Sir William Monson, another contemporary, has left behind him a similar account, first printed in 1682. “Upon view of the Spaniards, which were 55 sail, the Lord Thomas warily, and like a discreet General, weighed Anchor, and made


signs to the rest of his Fleet to do the like, with a purpose to get the wind of them: but Sir Richard Grenvile, being a stubborn man, ... would by no means be persuaded by his Master, or Company, to cut his main Sail, to follow the Admiral: nay, so headstrong and rash he was, that he offered violence to those that counselled him thereto.”

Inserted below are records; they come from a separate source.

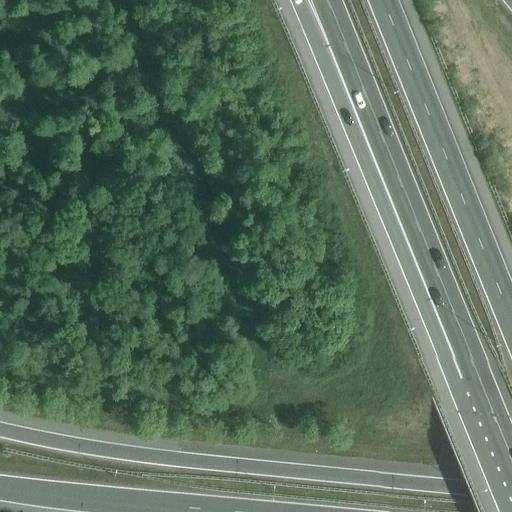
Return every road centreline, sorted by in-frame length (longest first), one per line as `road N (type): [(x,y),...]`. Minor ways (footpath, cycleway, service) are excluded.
road 1 (motorway): [(511,493),(234,468),(0,430)]
road 2 (motorway): [(352,65),(511,459)]
road 3 (motorway): [(511,316),(390,0)]
road 4 (motorway): [(0,490),(216,511)]
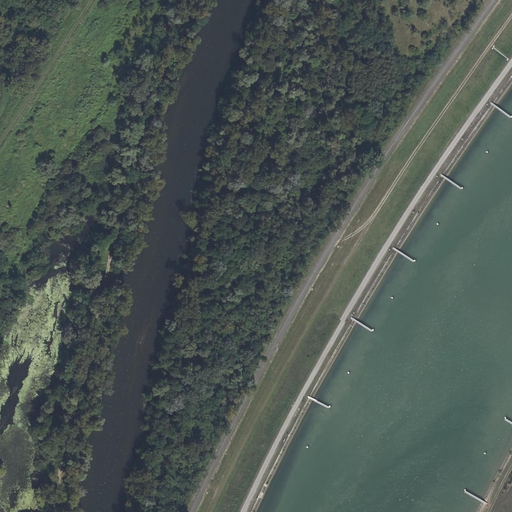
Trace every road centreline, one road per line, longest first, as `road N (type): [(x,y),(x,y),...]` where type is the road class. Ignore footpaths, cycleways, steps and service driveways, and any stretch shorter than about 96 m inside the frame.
road 1 (track): [(214,511),(378,210),(511,16)]
road 2 (track): [(198,0),(110,262),(53,511)]
road 3 (track): [(152,511),(206,244),(258,58),(288,0)]
road 4 (track): [(511,61),(306,379),(241,511)]
road 5 (track): [(0,141),(92,0)]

Sir Walter Raleigh, Grenville’s kinsman, friend and apologist, tells substantially the same story, but he endeavours to throw a different complexion upon it, by representing Sir Richard as being in the first instance trapped in the fulfilment of a duty. He declares that the Revenge “was the last waied, to recover the men that were upon the Island, which otherwise had been


lost.” Unfortunately, this contention is negatived by the numbers of the men captured in her; and, indeed, he goes on to say that Grenville afterwards “utterly refused to turn from the enemy” and boasted that he would “enforce those of Sivill to give him way.” Sir Richard Hawkins is more whole-hearted. “At the Ile of Flores, Sir Richard Greenfield got eternall honour and reputation of great valour, and of an experimented Soldier, chusing rather to sacrifice his life, and to passe all danger whatsoever, than to fayle in his Obligation, by gathering together those which had remained ashore in that place, though with the hazard of his ship and companie: and rather we ought to imbrace an honourable death than to live with infamie and dishonour, by fayling in dutie.”

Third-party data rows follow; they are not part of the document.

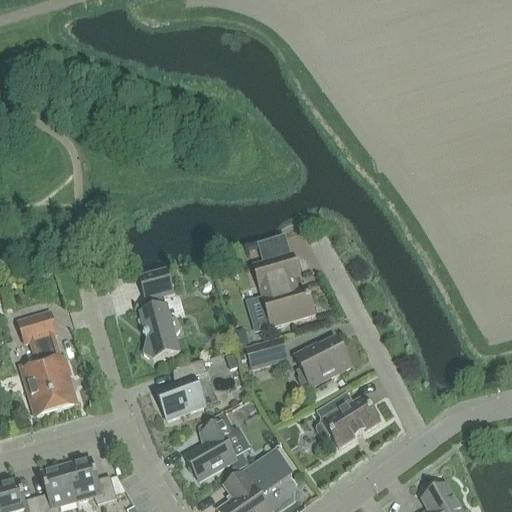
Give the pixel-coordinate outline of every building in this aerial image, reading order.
[(252,270),(270,330),(314,318),(305,288),(295,291),(292,283),(300,281),(293,257),(287,237),(258,246),(264,266),(252,270)] [(150,316),(140,319),(147,344),(142,357),(151,365),(179,357),(174,338),(177,337),(180,333),(180,330),(180,326),(178,322),(173,321),(169,321),(165,304),(163,300),(173,297),(168,276),(141,284),(147,305),(150,316)] [(19,329),(25,350),(29,349),(34,364),(23,368),(39,419),(77,408),(69,381),(73,380),(66,358),(60,360),(55,341),(57,340),(51,319),(19,329)] [(247,351),(252,369),(287,360),(282,342),(247,351)] [(351,371),(336,343),(313,354),(312,352),(294,361),(303,379),(299,381),(298,385),(302,392),(306,393),(309,391),(310,393),(351,371)] [(202,363),(199,364),(175,372),(179,385),(156,394),(167,424),(205,409),(193,381),(208,375),(202,363)] [(238,363),(225,363),(225,386),(238,387),(238,363)] [(325,443),(331,439),(339,452),(379,426),(377,424),(379,420),(375,414),(371,414),(363,400),(353,406),(347,396),(317,415),(323,426),(317,430),(315,434),(320,442),(325,443)] [(208,447),(184,461),(199,485),(236,463),(223,440),(231,434),(225,423),(202,436),(208,447)] [(267,511),(256,494),(288,471),(276,454),(224,490),(233,503),(219,511),(267,511)] [(76,504),(92,500),(97,508),(116,503),(110,479),(97,483),(90,461),(66,468),(76,504)] [(76,504),(66,468),(40,475),(46,498),(36,501),(38,511),(59,511),(59,509),(76,504)] [(38,511),(35,501),(24,504),(17,481),(0,485),(0,511),(38,511)] [(426,511),(459,511),(446,489),(422,503),(426,511)]
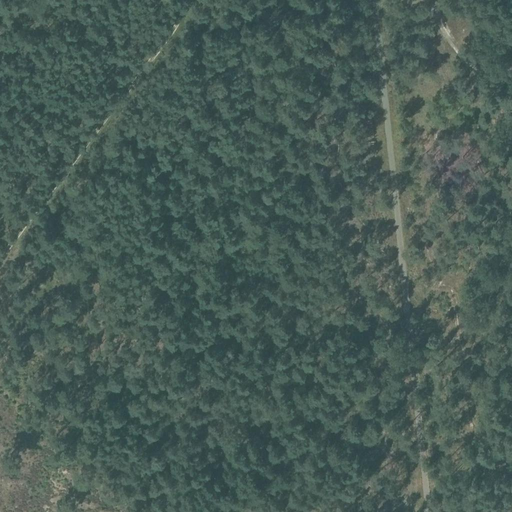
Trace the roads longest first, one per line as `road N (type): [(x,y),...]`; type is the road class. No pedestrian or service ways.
road 1 (unclassified): [(427,511),(374,0)]
road 2 (track): [(0,261),(194,0)]
road 3 (track): [(404,290),(435,290),(457,309),(465,407),(511,466)]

No man would have been quicker to lay down such a principle than Grenville, but it is clear that on this occasion he did not observe it, and to maintain that he did so would be to mistake the nature of the man. He was no quiet resolute victim of duty: his stubbornness was not that of faithful endurance. If the evidence we have quoted goes for anything he was then, as ever, proud, rash, headstrong and tyrannical, and he remained true to himself even in his famous dying speech, which has been garbled by every translator for 300 years. “Here die I, Richard Greenfield, with a joyfull and quiet mind, for that I have ended my life as a true soldier ought to do, that hath fought for his country, Queene, religion, and honor, whereby my soule most joyfull departeth out of this bodie, and shall alwaies leave behind it an everlasting fame of a valiant and true soldier, that hath done his dutie, as he was bound to do.” So it has always run; it was not until 1897 that Mr David Hannay first translated and replaced the fierce concluding sentence: “But the others of my company have done as traitors and dogs, for which they shall be reproached all their lives and leave a shameful name for ever.” That, to my ear, is the authentic voice of the Grenville.